Palm Beach State College agrees to replace policy that put restrictions on when and where students could meet or speak to others

Gaston de Cardenas/Genesis Photos

A conservative college group has won a two-year fight with a Florida school that prevented it from distributing literature on campus.

In 2010, administrators at Palm Beach State College, in Lake Worth, Fla., ordered members of Young Americans for Freedom (YAF) to stop handing out flyers provided by the Heritage Foundation at a student organization fair. They also told YAF students they couldn't hand out flyers in the school's "free speech zone," a designated area for protests and free expression.

Represented by lawyers from Alliance Defending Freedom (ADF), the YAF members filed suit. In January 2011, a judge granted a temporary injunction preventing the school from enforcing its free speech policy while the case moved forward. Last month, school administrators agreed to settle the case and adopt a new policy.

"The university is supposed to be the marketplace of ideas," said YAF Executive Director Patrick Coyle in a statement released by ADF. "This settlement allows our students to participate in that marketplace once again, just as America's founders intended."

PBSC student Christina Beattie's fight with school administrators began when she set up a table at the annual Club Rush event, prepared to hand out literature and recruit new members for the YAF chapter on campus. After just a few minutes, an administrator told her she would have to leave, even though Beattie said she had verbal permission to participate in the event. Since she couldn't set up a table, Beattie, then a junior, decided to hand out flyers instead. According to the student handbook, she could do that, as long as she got permission first. But when she took her flyers to the Student Activities Office for approval, staff members told her the school didn't allow anyone to distribute literature.

PBSC's speech code policy turned out to be one of the most restrictive in the country, ADF lead counsel Rick Nelson said. In addition to the ban on handing out flyers, the school required two-weeks advanced permission from the dean before students could hold any off-campus events on weekends or past 9 p.m. on weekdays. It also required at least two adult college staff members to be present.

Under the settlement approved last month, PBSC dropped any requirement for students to get advanced permission before speaking or distributing literature on campus.

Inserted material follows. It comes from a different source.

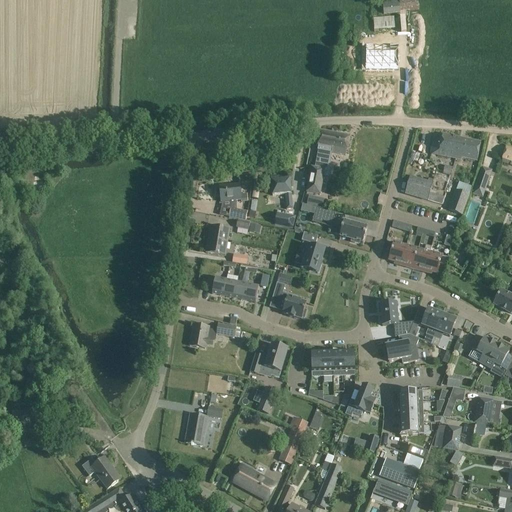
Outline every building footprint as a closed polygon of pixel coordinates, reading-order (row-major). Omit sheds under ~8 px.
[(418,10),(417,0),(398,0),(399,1),(382,3),(383,15),(418,10)] [(395,29),(394,18),(373,19),(374,33),(379,33),(378,31),(395,29)] [(397,43),(396,34),(375,35),(375,44),(397,43)] [(397,71),(398,43),(378,44),(378,46),(373,46),(373,45),(364,45),(364,71),(397,71)] [(319,151),(315,169),(324,171),(323,176),(329,177),(331,153),(346,156),(350,136),(320,131),(316,151),(319,151)] [(438,156),(455,159),(459,139),(442,136),(442,137),(434,135),(432,145),(430,153),(438,155),(438,156)] [(481,143),(459,139),(455,159),(461,160),(461,159),(477,162),(481,143)] [(511,148),(507,146),(503,156),(501,162),(511,166),(511,148)] [(315,169),(311,168),(307,193),(320,195),(323,176),(324,171),(315,169)] [(492,171),(482,168),(472,195),(482,199),(492,171)] [(405,195),(427,201),(430,193),(432,184),(410,177),(405,195)] [(278,181),(278,179),(271,180),(272,189),(272,195),(284,194),(286,211),(293,210),(291,196),(290,180),(278,181)] [(254,184),(252,199),(258,200),(260,185),(254,184)] [(240,195),(239,186),(220,187),(221,202),(241,200),(241,203),(248,203),(247,194),(240,195)] [(469,196),(456,191),(448,211),(462,216),(469,196)] [(430,193),(427,201),(442,205),(445,197),(430,193)] [(322,208),(323,200),(309,196),(307,204),(322,208)] [(303,205),(301,212),(310,214),(312,207),(303,205)] [(332,221),(334,212),(315,207),(313,216),(332,221)] [(247,212),(231,209),(229,217),(245,221),(247,214),(247,212)] [(295,218),(277,214),(274,227),(292,230),(295,218)] [(339,238),(352,241),(351,243),(359,245),(360,243),(363,244),(364,237),(365,237),(365,235),(367,228),(356,225),(356,224),(353,223),(344,220),(342,227),(337,226),(335,235),(340,236),(339,238)] [(250,224),(238,221),(236,228),(248,231),(250,224)] [(250,225),(249,233),(259,235),(260,227),(250,225)] [(405,225),(403,231),(410,233),(412,227),(405,225)] [(210,227),(208,240),(227,243),(230,230),(210,227)] [(318,237),(304,234),(302,242),(315,246),(318,237)] [(454,239),(447,237),(443,246),(451,248),(454,239)] [(227,243),(208,240),(206,254),(225,257),(227,243)] [(394,244),(389,261),(401,265),(406,247),(394,244)] [(431,248),(428,247),(426,246),(424,252),(418,250),(412,270),(419,272),(420,270),(425,271),(430,254),(431,248)] [(320,265),(324,251),(309,247),(305,258),(297,255),(295,263),(303,266),(302,270),(317,274),(319,274),(321,266),(320,265)] [(418,250),(406,247),(401,265),(406,266),(406,268),(412,270),(418,250)] [(447,258),(430,254),(425,271),(437,274),(440,265),(444,266),(447,258)] [(232,263),(246,266),(248,258),(234,256),(232,263)] [(267,287),(269,276),(262,275),(260,286),(267,287)] [(215,278),(212,295),(223,297),(226,280),(215,278)] [(237,283),(226,280),(223,297),(234,299),(237,283)] [(248,285),(237,283),(234,299),(244,301),(248,285)] [(304,311),(306,304),(296,301),(296,298),(282,294),(284,286),(277,284),(273,298),(286,302),(282,314),(287,316),(287,317),(294,319),(295,318),(301,320),(302,319),(304,319),(307,311),(304,311)] [(259,287),(248,285),(244,301),(255,304),(259,287)] [(511,296),(501,291),(498,296),(496,295),(493,301),(495,302),(493,305),(511,315),(511,312),(511,296)] [(381,312),(381,316),(382,327),(394,326),(395,338),(409,336),(413,324),(413,323),(398,325),(396,305),(394,305),(394,304),(387,304),(387,306),(380,306),(381,312)] [(441,313),(434,310),(434,312),(428,310),(424,319),(416,316),(413,323),(413,324),(429,330),(427,335),(433,338),(442,315),(440,315),(441,313)] [(454,320),(455,318),(449,316),(448,318),(442,315),(433,338),(440,340),(442,335),(450,338),(456,321),(454,320)] [(208,328),(194,326),(190,347),(205,349),(206,345),(212,346),(213,341),(215,341),(217,331),(208,330),(208,328)] [(234,338),(239,339),(241,330),(236,329),(226,327),(218,326),(216,335),(229,338),(234,338)] [(419,361),(418,361),(418,360),(417,351),(415,351),(414,351),(414,350),(413,348),(416,347),(419,340),(409,336),(398,338),(399,338),(400,344),(394,346),(386,347),(389,363),(390,362),(401,361),(402,363),(402,365),(419,362),(419,361)] [(483,341),(476,337),(469,349),(472,351),(469,358),(485,367),(497,346),(484,339),(483,341)] [(277,379),(287,351),(272,346),(267,361),(263,359),(263,358),(255,355),(249,373),(262,377),(265,369),(272,372),(270,377),(277,379)] [(497,346),(485,367),(492,370),(490,373),(502,379),(504,376),(510,365),(511,361),(511,359),(507,356),(509,353),(497,346)] [(442,363),(448,365),(453,354),(447,352),(442,363)] [(322,354),(323,378),(333,377),(332,353),(322,354)] [(332,353),(333,377),(343,377),(344,377),(343,353),(332,353)] [(344,377),(354,377),(354,353),(343,353),(344,377)] [(322,354),(311,354),(311,362),(311,365),(312,378),(323,378),(322,354)] [(459,384),(454,383),(454,377),(449,376),(447,386),(459,388),(459,384)] [(363,387),(356,404),(350,402),(345,416),(351,418),(353,414),(361,417),(362,413),(364,413),(370,415),(375,401),(370,398),(373,391),(363,387)] [(277,393),(265,388),(256,410),(268,415),(277,393)] [(422,403),(422,392),(398,393),(398,404),(422,403)] [(493,402),(479,399),(477,409),(474,424),(489,426),(493,402)] [(423,413),(422,403),(398,404),(399,414),(423,413)] [(447,405),(444,414),(442,418),(450,419),(454,408),(447,405)] [(34,424),(32,406),(11,409),(14,427),(34,424)] [(223,411),(208,408),(207,418),(221,420),(223,411)] [(310,429),(318,431),(324,415),(315,412),(310,429)] [(399,414),(399,425),(423,424),(423,413),(399,414)] [(201,417),(191,416),(186,444),(202,447),(207,419),(201,417)] [(294,422),(278,461),(291,466),(307,427),(294,422)] [(399,425),(400,436),(424,435),(423,424),(399,425)] [(462,429),(447,426),(443,449),(458,452),(462,429)] [(370,437),(365,452),(373,454),(378,439),(370,437)] [(38,447),(37,439),(24,441),(25,449),(38,447)] [(410,446),(406,455),(425,462),(428,453),(410,446)] [(511,469),(511,461),(494,458),(493,467),(511,470),(511,469)] [(120,480),(105,459),(96,465),(92,460),(81,468),(89,478),(95,473),(107,490),(120,480)] [(420,473),(386,460),(379,478),(413,490),(420,473)] [(252,469),(241,465),(233,483),(267,501),(276,485),(251,472),(252,469)] [(342,470),(332,465),(315,506),(325,511),(342,470)] [(425,466),(423,472),(430,474),(432,468),(425,466)] [(397,498),(410,503),(411,501),(412,497),(377,483),(374,489),(388,494),(387,497),(396,501),(397,498)] [(463,487),(452,483),(448,496),(459,500),(463,487)] [(294,491),(286,487),(277,507),(285,511),(294,491)] [(120,489),(108,496),(113,504),(112,504),(115,509),(116,511),(141,511),(132,496),(127,500),(120,489)] [(511,492),(500,491),(499,498),(511,500),(511,492)] [(108,496),(88,509),(89,511),(100,511),(113,504),(108,496)] [(413,511),(414,510),(416,511),(418,504),(411,501),(410,503),(406,511),(413,511)]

It also freed students from the requirement of confining their activities to designated free speech zones.

"Public colleges and universities should encourage, not shut down, the free exchange of ideas," said David Hacker, ADF senior legal counsel. "Palm Beach State did the right thing in agreeing to suspend its outright ban on free speech. We commend them for their decision to respect the constitutionally protected freedoms of their students and hope that other colleges with similar policies will follow their example."

Last year, ADF attorneys launched a nationwide campaign to stamp out unconstitutional policies governing speech, protest activities and campus religious organizations at public universities. Lawyers have a list of more than 160 schools with objectionable policies. They launched their campaign by sending letters demanding policy changes to 40 schools in 23 states. The University of California at Los Angeles, Virginia Tech and the University of Alabama are the largest schools to respond to the requests so far.